In October 2017, we published an article on how legal Artificial Intelligence systems had turned out to be as biased as we are. One of the cases that had made headlines was the COMPAS system, which is risk assessment software that is used to predict the likelihood of somebody being repeat offender. It turned out the system had a double racial bias, one in favour of white defendants, and one against black defendants.
To this day, the problems persist. By now, other cases have come to light. Similar to the problems with the COMPAS system, e.g., algorithms used in Kentucky for cash bail applications consistently preferred white defendants. The situation is similar in the UK, where a committee concluded that bias and inaccuracy render artificial intelligence (AI) algorithmic criminal justice tools unsuitable for assessing risk when making decisions on whether to imprison people or release them. Algorithmic bias was also discovered in systems to rank teachers, and for natural language processing. In the latter, there was a racial bias with regard to hate speech, as well as a gender bias in general.
To research and address the problems with Artificial Intelligence, the ‘AI Now Institute’ was created. Bias is one of the four areas they specifically focus on. They found that bias may exist in all sorts of services and products. A key challenge we face in addressing the problems is that “crucial stakeholders, including the companies that develop and apply machine learning systems and government regulators, show little interest in monitoring and limiting algorithmic bias. Financial and technology companies use all sorts of mathematical models and aren’t transparent about how they operate.”
So, what is algorithmic bias? The Wikipedia defines it as “systematic and repeatable errors in a computer system that create unfair outcomes, such as privileging one arbitrary group of users over others. Bias can emerge due to many factors, including but not limited to the design of the algorithm or the unintended or unanticipated use or decisions relating to the way data is coded, collected, selected or used to train the algorithm.”
The AI Now Institute clarifies that artificial intelligence systems learn from data sets, and that those data sets reflect the social, historical and political conditions in which they were created. As such, they reflect existing biases.
It may be useful to make a distinction between different types of algorithmic bias. Eight different types have been identified thus far:
- Sample bias is the most common form of bias. It is when the samples used for the data sets are themselves contaminated with existing biases. The examples given above are all cases of sample bias.
- Prejudice bias is one of the causes of sample bias. Prejudice occurs as a result of cultural stereotypes in the people involved in the process. A good example of this are the New York Police Department’s stop and frisk practices. In approximately 83 percent of the cases, the person who was stopped was either African American or Hispanic, where both groups combined only make up just over half of the population. An AI system that learns form a data set like that will inherit the human racial bias that thinks people are more likely suspicious if they’re African American or Hispanic. So, because of prejudice, factors like social class, race, nationality, religion, and gender can creep into the model, and completely skew the results.

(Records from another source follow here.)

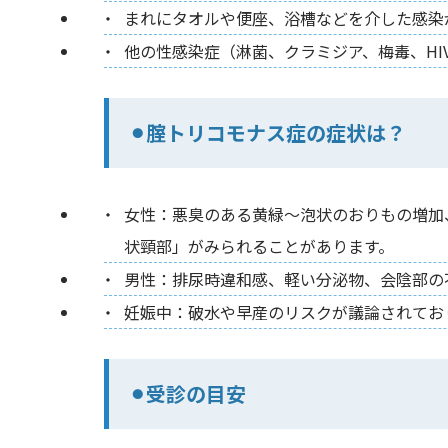
まれにタオルや便座、浴槽などを介した感染
他の性感染症（淋菌、クラミジア、梅毒、HI
⚫︎腟トリコモナス症の症状は？
女性：悪臭のある黄緑〜泡状のおりもの増加
状頸部」がみられることがあります。
男性：排尿時違和感、軽い分泌物、会陰部の
妊娠中：破水や早産のリスクが議論されてお
⚫︎受診の目安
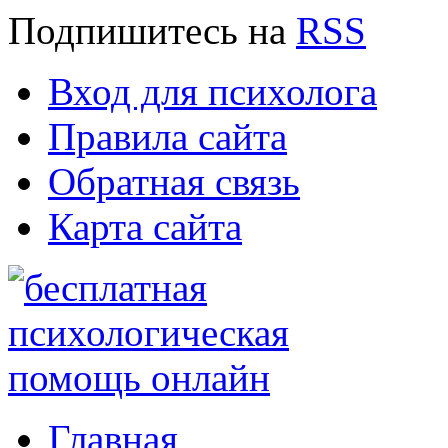
Подпишитесь
на
RSS
Вход для психолога
Правила сайта
Обратная связь
Карта сайта
Главная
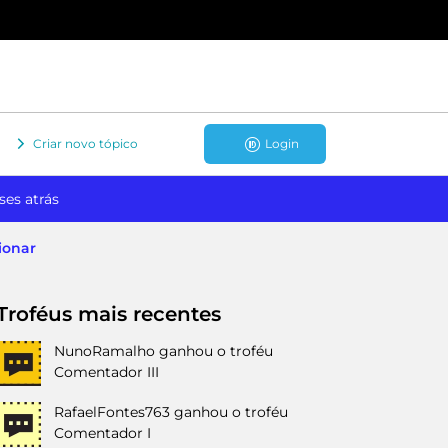
Criar novo tópico
Login
ses atrás
ionar
Troféus mais recentes
NunoRamalho
ganhou o troféu
Comentador III
RafaelFontes763
ganhou o troféu
Comentador I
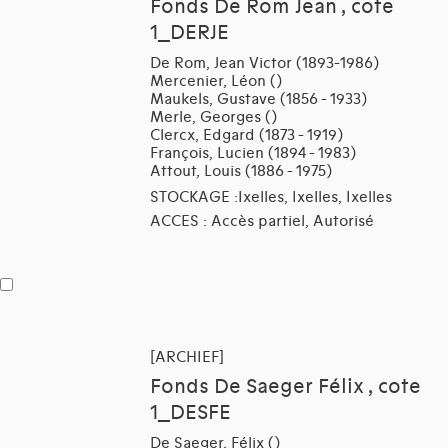
Fonds De Rom Jean , cote
1_DERJE
De Rom, Jean Victor (1893-1986)
Mercenier, Léon ()
Maukels, Gustave (1856 - 1933)
Merle, Georges ()
Clercx, Edgard (1873 - 1919)
François, Lucien (1894 - 1983)
Attout, Louis (1886 - 1975)
STOCKAGE :Ixelles, Ixelles, Ixelles
ACCES : Accès partiel, Autorisé
[ARCHIEF]
Fonds De Saeger Félix , cote
1_DESFE
De Saeger, Félix ()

- Confirmation bias is another possible cause for sample bias. Confirmation bias is the tendency to give preference to information that confirm one’s existing beliefs. If AI systems are used to confirm certain hypotheses, the people selecting the data may – even subconsciously – be inclined to select the data in function of the hypothesis they’re trying to prove.
- Group Attribution Bias is the type of bias where the data set contains an asymmetric view of a certain group. An example for that was Amazon’s AI assistant for the Human Resources department. Because Amazon had far more male engineers working for them than female engineers, the system concluded that male engineers had to be given preference over female engineers.
- The Square Peg Bias has to do with selecting a data set that is not representative and is chosen because it just happens to be available. It is also known as the availability bias.
- The Bias-variance Trade-off. This is a bias that is introduced to the system by mathematically over-correcting for variance. (An example to clarify: Say you have a data set where 30% of the people involved are female. Therefore, females are effectively underrepresented in your data set. To compensate you use mathematical formulas to ‘correct’ the results). This mathematical correction can introduce new biases, especially in more complex data sets, where the corrections could lead to missing certain complexities.
- Measurement Bias has to do with technical flaws that contaminate the data set. Say you want to weigh people and use scales, but they’re not measuring correctly.
- Stereotype Bias. The example given above with Amazon also qualifies as a gender stereotype bias. There are more male engineers than female engineers. That may lead systems to favour male engineers, and/or to preserve the ratio existing in the data set.
The good news is that as we are getting better at understanding and identifying the different types of algorithmic bias, we also are getting better at finding solutions to counteract them.